BULK TESTING FOR LOW-CONTENT INDP
Bulk lot testing may be preferable for low-content INDP in lieu of finished product testing to allow larger sample sizes that are representative of the batch, without unduly increasing the risk of inadvertent microbial contamination. Bulk testing can be performed on the bulk powder or liquid formulation just before filling. If bulk testing is performed in lieu of finished product testing, then manufacturing processes following bulk sampling (e.g., filling and packaging) must be validated in accordance with current good manufacturing practice (CGMP) for their ability to prevent microbial contamination. For microbial enumeration tests, at least 10 g or 10 mL of bulk material, or, for specified microorganisms tests, 1 g or 1 mL of bulk material may be sampled. For small batch sizes (i.e., less than 1000 g or 1000 mL), the recommended sample size is 1% of the batch for both microbial enumeration and specified microorganisms tests.

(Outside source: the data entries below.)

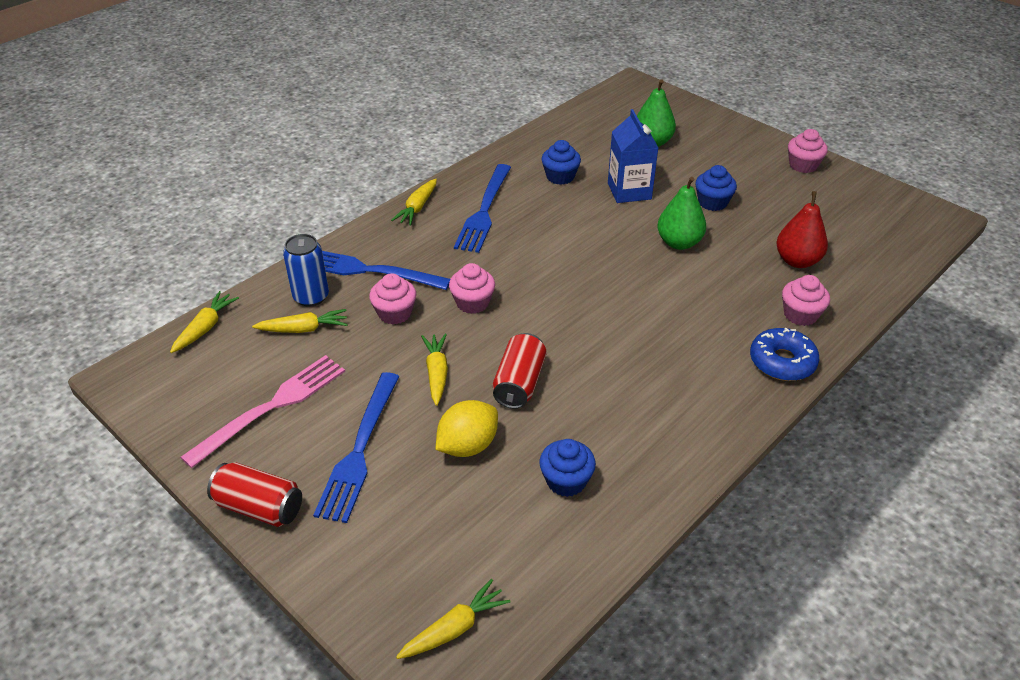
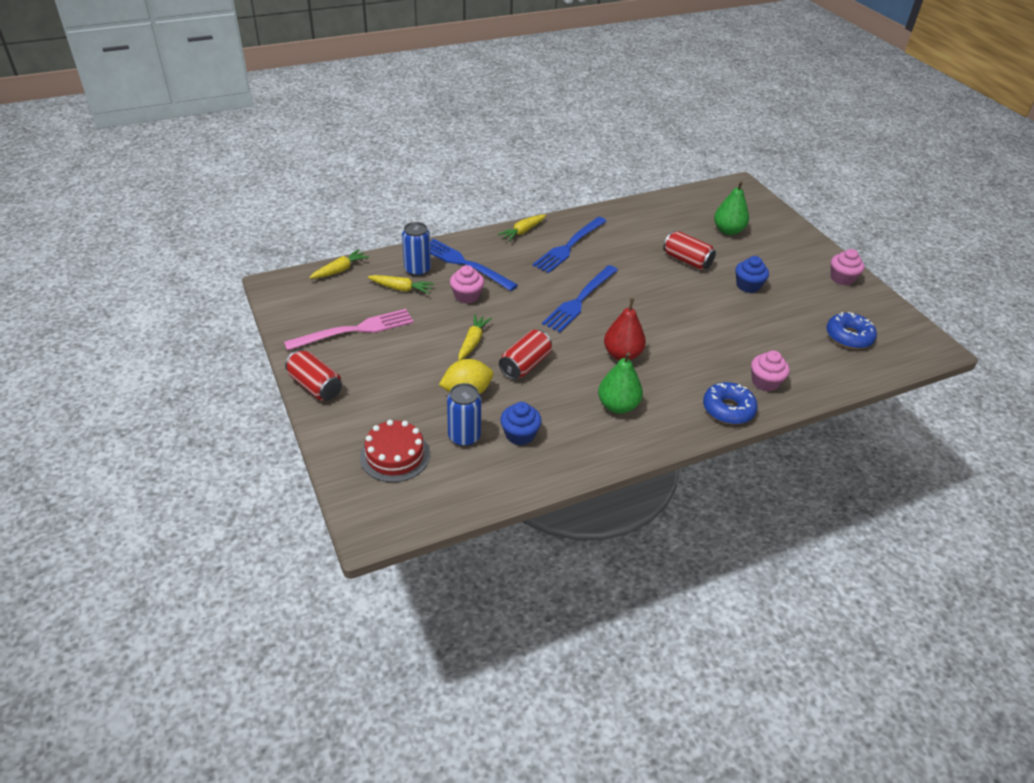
camera: 20 degrees right, 0 degrees up
(359, 451) = (395, 373): blue fork -> blue fork (579, 301)
(423, 570) = (395, 455): none -> red cake
(455, 628) = (395, 495): yellow carrot -> none
(472, 303) = (524, 304): pink cupcake -> none
(498, 509) = (464, 436): none -> blue can
(560, 176) = (640, 237): blue cupcake -> none
(629, 191) = (687, 261): blue carton -> red can
(679, 243) = (702, 306): green pear -> green pear (618, 406)
(797, 261) = (788, 345): red pear -> red pear (622, 354)
(851, 232) = (849, 337): none -> blue donut

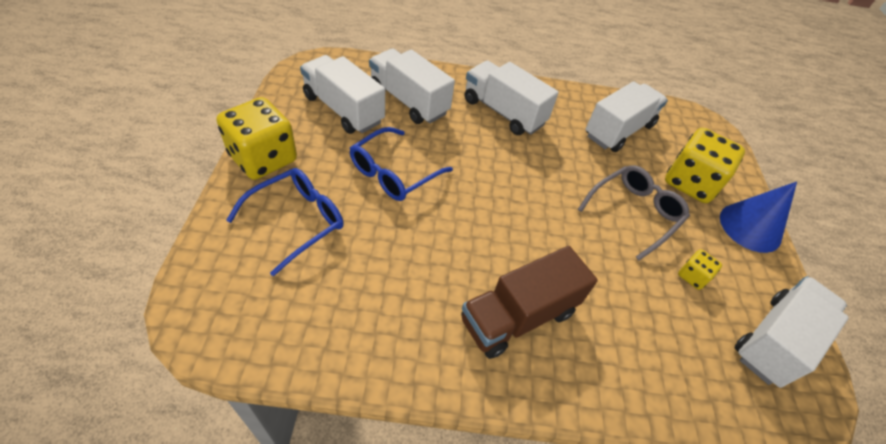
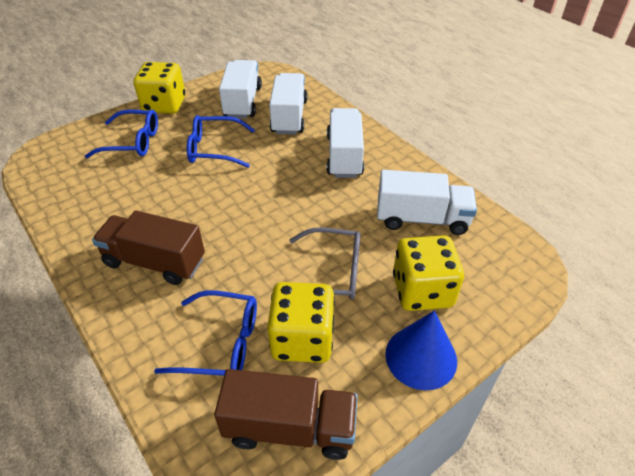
camera: 55 degrees right, 5 degrees down
(661, 330) = (220, 343): none -> blue glasses
(692, 276) = (302, 339): yellow dice -> yellow dice, size x2.16
(774, 341) = (290, 428): white truck -> brown truck

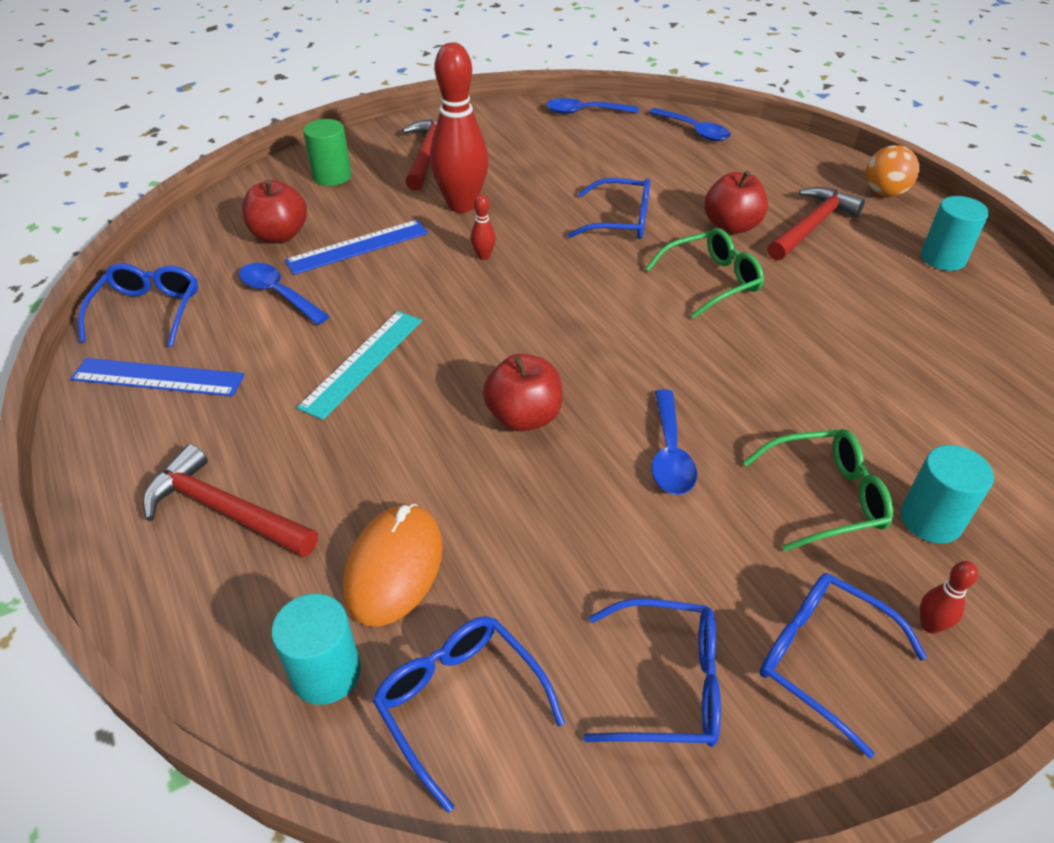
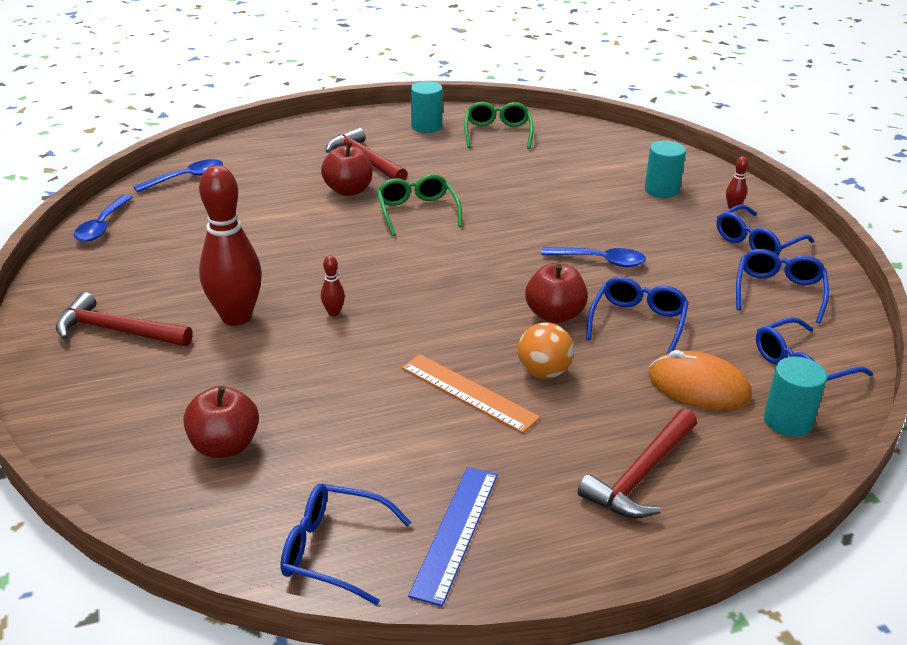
camera: 80 degrees left, 10 degrees down
(278, 294) = (341, 446): blue spoon -> none
(332, 176) = (116, 403): green cylinder -> none
(358, 247) = (279, 389): blue ruler -> none
(363, 362) = (468, 392): turquoise ruler -> orange ruler
(620, 221) = (314, 237): blue glasses -> blue glasses (638, 323)
(825, 497) = (643, 216): green glasses -> green glasses (497, 133)
(884, 193) = (336, 125): orange ball -> orange ball (543, 372)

SAMPLING METHODS FOR HIGH-CONTENT INDP
Dry Powder Inhalers
DPIs have an internal reservoir that contains a sufficient quantity of formulation for multiple doses that are metered by the device itself during activation by the patient. For DPIs, appropriate validated procedures should be used to sample a nonsterile drug product container.
Consider safety issues related to both inhalation of the drug substance and the potential of a flammability hazard. Avoid contamination of samples by employing aseptic techniques whenever necessary.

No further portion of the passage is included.